DATASET RECORDS –
--*--

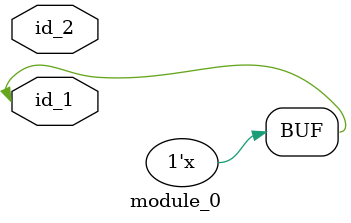
<source format=v>
`define pp_2 0
module module_0 (
    id_1,
    id_2
);
  input id_2;
  inout id_1;
  initial begin
    id_1 = id_1;
    id_1 <= id_1;
  end
endmodule

</source>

--*--

INSTRUCTION – Omit the pictures, then give all the lines above again exactly.

EXERCISE RESULT –
<source format=v>
`define pp_2 0
module module_0 (
    id_1,
    id_2
);
  input id_2;
  inout id_1;
  initial begin
    id_1 = id_1;
    id_1 <= id_1;
  end
endmodule

</source>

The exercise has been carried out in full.